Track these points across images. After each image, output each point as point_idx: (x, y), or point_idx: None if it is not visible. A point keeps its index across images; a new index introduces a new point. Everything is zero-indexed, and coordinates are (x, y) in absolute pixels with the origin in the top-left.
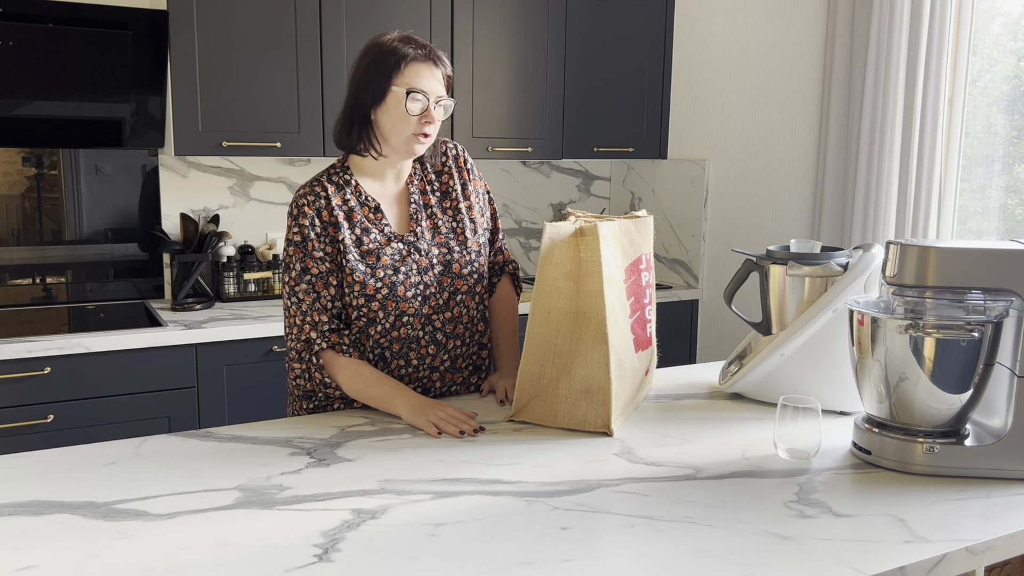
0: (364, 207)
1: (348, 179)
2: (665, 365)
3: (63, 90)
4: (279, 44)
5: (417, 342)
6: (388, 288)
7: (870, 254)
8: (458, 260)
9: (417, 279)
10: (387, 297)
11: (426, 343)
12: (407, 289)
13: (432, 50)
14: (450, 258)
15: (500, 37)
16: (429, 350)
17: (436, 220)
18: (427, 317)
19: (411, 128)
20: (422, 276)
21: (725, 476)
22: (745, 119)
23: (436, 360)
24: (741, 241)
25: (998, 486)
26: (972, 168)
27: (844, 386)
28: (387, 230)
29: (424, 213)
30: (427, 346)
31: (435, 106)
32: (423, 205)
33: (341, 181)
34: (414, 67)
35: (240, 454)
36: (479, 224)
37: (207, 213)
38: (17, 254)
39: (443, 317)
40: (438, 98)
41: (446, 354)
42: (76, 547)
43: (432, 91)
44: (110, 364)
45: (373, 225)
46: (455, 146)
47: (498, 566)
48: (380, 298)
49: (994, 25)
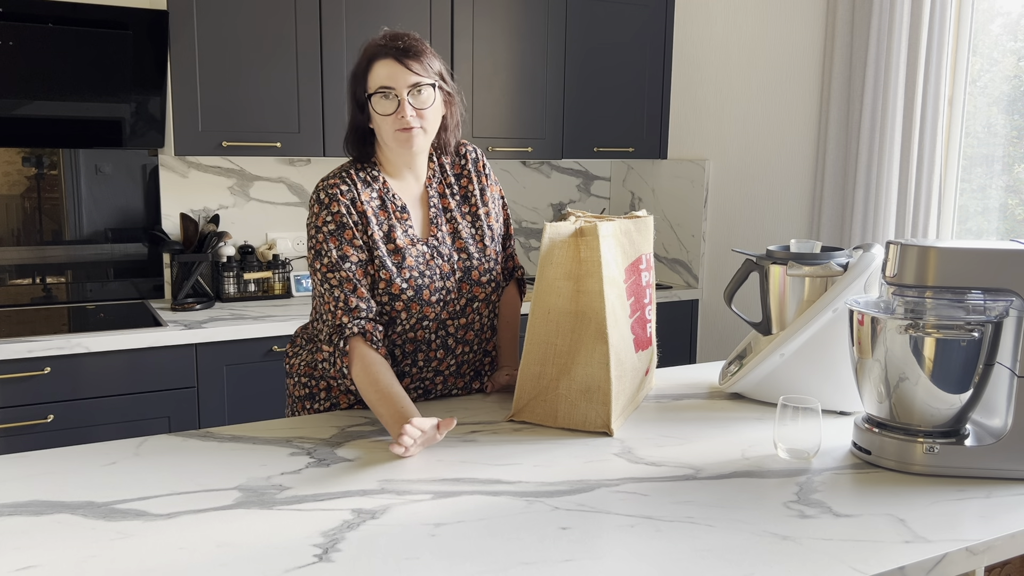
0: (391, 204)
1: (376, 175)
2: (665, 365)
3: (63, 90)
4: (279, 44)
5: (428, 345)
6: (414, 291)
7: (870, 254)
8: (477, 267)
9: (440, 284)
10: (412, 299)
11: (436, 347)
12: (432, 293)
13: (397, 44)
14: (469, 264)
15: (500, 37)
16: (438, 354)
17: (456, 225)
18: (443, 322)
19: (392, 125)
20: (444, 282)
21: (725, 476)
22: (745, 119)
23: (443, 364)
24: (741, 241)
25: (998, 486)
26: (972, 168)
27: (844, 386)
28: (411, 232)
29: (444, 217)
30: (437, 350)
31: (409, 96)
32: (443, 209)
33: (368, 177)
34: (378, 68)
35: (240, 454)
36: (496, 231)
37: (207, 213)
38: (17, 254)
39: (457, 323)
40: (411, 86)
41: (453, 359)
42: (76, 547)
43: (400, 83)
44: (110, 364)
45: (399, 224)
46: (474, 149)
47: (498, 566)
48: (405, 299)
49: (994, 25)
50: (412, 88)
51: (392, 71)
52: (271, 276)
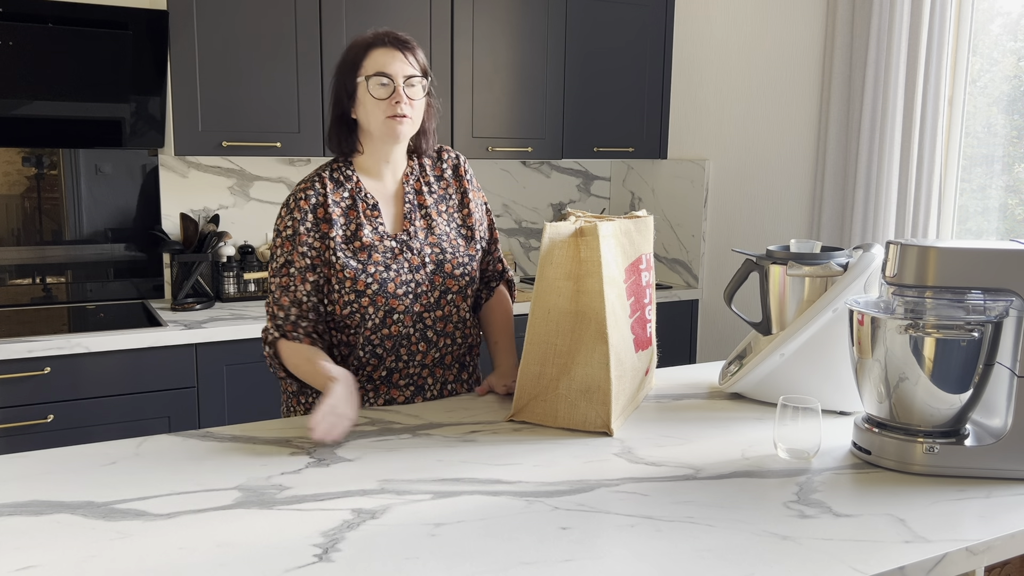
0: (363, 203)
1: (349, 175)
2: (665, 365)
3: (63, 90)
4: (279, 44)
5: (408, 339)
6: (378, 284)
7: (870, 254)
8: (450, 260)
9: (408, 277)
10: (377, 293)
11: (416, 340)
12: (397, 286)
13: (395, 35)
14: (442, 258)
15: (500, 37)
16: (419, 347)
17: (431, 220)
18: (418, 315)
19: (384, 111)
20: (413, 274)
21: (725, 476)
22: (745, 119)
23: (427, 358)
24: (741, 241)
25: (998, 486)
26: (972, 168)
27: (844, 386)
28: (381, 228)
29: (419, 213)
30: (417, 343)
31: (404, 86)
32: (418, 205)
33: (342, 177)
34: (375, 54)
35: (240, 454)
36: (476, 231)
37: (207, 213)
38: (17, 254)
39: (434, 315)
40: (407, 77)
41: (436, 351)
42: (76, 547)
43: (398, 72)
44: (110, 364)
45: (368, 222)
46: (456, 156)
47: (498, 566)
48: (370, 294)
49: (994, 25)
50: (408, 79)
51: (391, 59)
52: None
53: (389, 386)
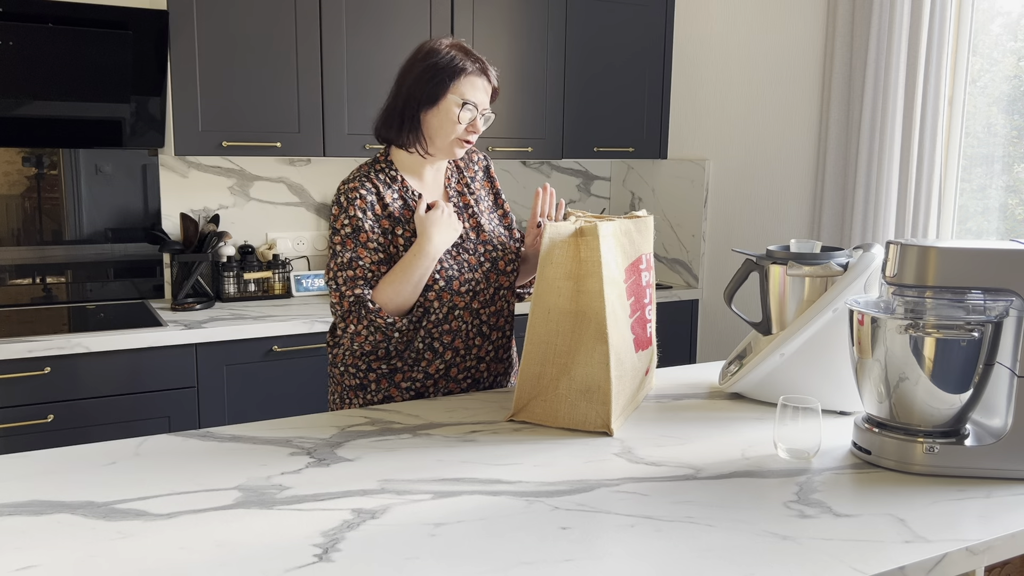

━━━

:: Required action ::
The lines to set down run from the line with "14: (450, 258)" up to and including the line with "51: (392, 71)" in the entries above. Reproduce them exactly, with no pictures.

:: Task output ::
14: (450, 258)
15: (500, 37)
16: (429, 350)
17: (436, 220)
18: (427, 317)
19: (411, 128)
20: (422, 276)
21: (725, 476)
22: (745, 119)
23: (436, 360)
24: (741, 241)
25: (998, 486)
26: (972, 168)
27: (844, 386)
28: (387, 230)
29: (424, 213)
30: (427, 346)
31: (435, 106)
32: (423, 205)
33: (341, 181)
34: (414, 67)
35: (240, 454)
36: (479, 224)
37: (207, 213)
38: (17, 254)
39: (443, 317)
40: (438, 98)
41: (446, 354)
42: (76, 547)
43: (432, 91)
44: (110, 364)
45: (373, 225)
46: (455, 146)
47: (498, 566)
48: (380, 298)
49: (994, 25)
0: (391, 204)
1: (376, 175)
2: (665, 365)
3: (63, 90)
4: (279, 44)
5: (428, 345)
6: (414, 291)
7: (870, 254)
8: (477, 267)
9: (440, 284)
10: (412, 299)
11: (436, 347)
12: (432, 293)
13: (397, 44)
14: (469, 264)
15: (500, 37)
16: (438, 354)
17: (456, 225)
18: (443, 322)
19: (392, 125)
20: (444, 282)
21: (725, 476)
22: (745, 119)
23: (443, 364)
24: (741, 241)
25: (998, 486)
26: (972, 168)
27: (844, 386)
28: (411, 232)
29: (444, 217)
30: (437, 350)
31: (409, 96)
32: (443, 209)
33: (368, 177)
34: (378, 68)
35: (240, 454)
36: (496, 231)
37: (207, 213)
38: (17, 254)
39: (457, 323)
40: (411, 86)
41: (453, 359)
42: (76, 547)
43: (400, 83)
44: (110, 364)
45: (399, 224)
46: (474, 149)
47: (498, 566)
48: (405, 299)
49: (994, 25)
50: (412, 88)
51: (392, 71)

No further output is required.